Another way of thinking about "racism without racists": "Allow me the liberty of generalizing here--whites are most concerned about racial bigotry. That is, 'I don't believe in interracial marriage' or 'I don't want black people living next to me' or even 'I think black people are prone to crime.' Black folks don't like racial bigotry, but they're mostly concerned--not about racism as bigotry--but racism as oppression. That's a loaded word, I know. But let's go to the dictionary-- 'an unjust or cruel exercise of authority or power.' I think job discrimination falls under that category. I think redlining falls under that category... Blacks aren't so much worried about whether white people like them, they're worried about the fact that in New York City, their job prospects are about the same as white guy with a record. In that world you can have a guy who isn't a racist bigot--but in fact is a racist oppressor. It may be 'racism without racists' but it's still 'racism with racist oppressors.' Frankly, that terrifies me."

A CAMPAIGN JOHN MCCAIN WILL REGRET: If McCain were to accept the likelihood of loss, his incentives would be to ensure he falls with honor. Instead, he insists, understandably, on holding fast to the increasingly slim possibility of winning. But that requires an increasingly vicious and desperate strategy that is, by turns, racist, bigoted, fear-mongering, and dishonest. Barack Obama does not picnic with Bill Ayers or seek to plant bombs beneath the White House... McCain knows all this, but a recognition of that knowledge would require an acceptance of his likely loss. McCain will not accept that loss, and so he will deny this knowledge, and his campaign strategy will be shaped accordingly. This next month will be ugly. And it contains a great danger: If it works, McCain's vicious strategy will be purified in the clean light of victory."

Thursday, October 02, 2008

No, not live blogging, but...

Here, predictably, was my favorite part of the debate. From Biden:

Look, I understand what it's like to be a single parent. When my wife and daughter died and my two sons were gravely injured, I understand what it's like as a parent to wonder what it's like if your kid's going to make it.

I understand what it's like to sit around the kitchen table with a father who says, "I've got to leave, champ, because there's no jobs here. I got to head down to Wilmington. And when we get enough money, honey, we'll bring you down."

I understand what it's like. I'm much better off than almost all Americans now. I get a good salary with the United States Senate. I live in a beautiful house that's my total investment that I have. So I -- I am much better off now.

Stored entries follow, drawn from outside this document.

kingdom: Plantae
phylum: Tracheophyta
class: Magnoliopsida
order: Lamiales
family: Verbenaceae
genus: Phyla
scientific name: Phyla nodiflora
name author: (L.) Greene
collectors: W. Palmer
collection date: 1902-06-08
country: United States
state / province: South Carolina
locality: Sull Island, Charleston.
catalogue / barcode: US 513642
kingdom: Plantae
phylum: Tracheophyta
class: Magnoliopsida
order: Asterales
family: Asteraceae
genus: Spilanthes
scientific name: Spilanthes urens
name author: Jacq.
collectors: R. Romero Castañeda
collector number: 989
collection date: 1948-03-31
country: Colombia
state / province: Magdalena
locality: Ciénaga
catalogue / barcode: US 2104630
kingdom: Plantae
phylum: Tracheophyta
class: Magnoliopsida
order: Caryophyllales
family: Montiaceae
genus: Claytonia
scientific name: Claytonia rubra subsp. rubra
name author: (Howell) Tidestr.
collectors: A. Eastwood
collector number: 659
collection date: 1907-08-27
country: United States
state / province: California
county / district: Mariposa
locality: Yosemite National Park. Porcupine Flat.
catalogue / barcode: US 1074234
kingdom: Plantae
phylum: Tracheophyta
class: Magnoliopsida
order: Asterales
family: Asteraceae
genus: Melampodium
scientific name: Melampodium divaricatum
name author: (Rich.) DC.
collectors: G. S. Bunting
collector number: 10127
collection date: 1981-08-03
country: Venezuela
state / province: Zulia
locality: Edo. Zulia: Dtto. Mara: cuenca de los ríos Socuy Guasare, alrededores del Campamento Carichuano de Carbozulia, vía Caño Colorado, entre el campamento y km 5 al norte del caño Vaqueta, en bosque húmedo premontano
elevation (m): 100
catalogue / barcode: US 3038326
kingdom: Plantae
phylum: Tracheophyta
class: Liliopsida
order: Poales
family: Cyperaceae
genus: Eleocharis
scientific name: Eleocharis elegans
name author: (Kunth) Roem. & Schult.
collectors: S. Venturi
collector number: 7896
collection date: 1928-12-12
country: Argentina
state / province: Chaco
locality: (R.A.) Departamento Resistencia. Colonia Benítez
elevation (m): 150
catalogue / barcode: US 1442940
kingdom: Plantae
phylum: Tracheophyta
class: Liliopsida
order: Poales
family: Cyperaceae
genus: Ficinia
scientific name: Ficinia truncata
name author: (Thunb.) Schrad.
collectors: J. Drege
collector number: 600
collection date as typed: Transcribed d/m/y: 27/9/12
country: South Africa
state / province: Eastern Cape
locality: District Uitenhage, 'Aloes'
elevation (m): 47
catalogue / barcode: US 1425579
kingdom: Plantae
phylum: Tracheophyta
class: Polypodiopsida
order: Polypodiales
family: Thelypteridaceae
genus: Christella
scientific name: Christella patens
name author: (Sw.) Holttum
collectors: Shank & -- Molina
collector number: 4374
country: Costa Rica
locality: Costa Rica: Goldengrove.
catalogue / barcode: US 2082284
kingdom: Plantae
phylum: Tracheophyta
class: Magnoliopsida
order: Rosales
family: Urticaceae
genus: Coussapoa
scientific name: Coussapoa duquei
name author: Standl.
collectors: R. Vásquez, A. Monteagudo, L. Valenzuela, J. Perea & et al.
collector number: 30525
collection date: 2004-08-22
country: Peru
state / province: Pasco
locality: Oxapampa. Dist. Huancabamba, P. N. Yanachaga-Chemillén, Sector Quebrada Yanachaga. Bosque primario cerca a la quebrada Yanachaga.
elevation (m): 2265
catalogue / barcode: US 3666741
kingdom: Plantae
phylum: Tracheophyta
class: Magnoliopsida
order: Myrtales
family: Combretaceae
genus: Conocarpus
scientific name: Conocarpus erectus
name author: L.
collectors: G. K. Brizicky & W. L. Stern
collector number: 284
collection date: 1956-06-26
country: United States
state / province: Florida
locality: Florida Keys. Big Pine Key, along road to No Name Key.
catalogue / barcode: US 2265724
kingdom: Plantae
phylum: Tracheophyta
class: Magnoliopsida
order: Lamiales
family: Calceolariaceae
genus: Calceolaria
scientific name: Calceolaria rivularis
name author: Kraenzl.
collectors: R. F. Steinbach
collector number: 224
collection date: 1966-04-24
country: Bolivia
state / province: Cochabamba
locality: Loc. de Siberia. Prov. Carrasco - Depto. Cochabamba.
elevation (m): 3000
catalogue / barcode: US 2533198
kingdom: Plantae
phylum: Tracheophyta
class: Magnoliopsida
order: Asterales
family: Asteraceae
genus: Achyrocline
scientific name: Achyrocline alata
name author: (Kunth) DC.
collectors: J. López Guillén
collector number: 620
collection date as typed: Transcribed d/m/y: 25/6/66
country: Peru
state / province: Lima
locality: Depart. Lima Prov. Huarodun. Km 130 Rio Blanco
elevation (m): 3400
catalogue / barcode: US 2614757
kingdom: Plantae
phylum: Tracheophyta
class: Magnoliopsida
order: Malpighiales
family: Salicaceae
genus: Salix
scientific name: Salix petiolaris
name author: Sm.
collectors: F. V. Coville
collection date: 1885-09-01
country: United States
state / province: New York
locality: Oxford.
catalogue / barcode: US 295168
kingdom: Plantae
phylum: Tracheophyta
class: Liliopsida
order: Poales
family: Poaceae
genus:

But the notion that somehow, because I'm a man, I don't know what it's like to raise two kids alone, I don't know what it's like to have a child you're not sure is going to -- is going to make it -- I understand.

I understand, as well as, with all due respect, the governor or anybody else, what it's like for those people sitting around that kitchen table. And guess what? They're looking for help. They're looking for help.


That felt true and heartfelt to me; I don't think he was faking it.

As long as I'm blogging, my opinion on the debate: Palin played up all her strengths and minimized her weaknesses. Good for her. Meanwhile, Biden was Biden, seasoned and real. Biden clearly won on the substantial points, which everyone, even the stalwarts of the right, expected. I wish that were more important. I predict a slight poll bump for McCain/Palin tomorrow, followed by more decline.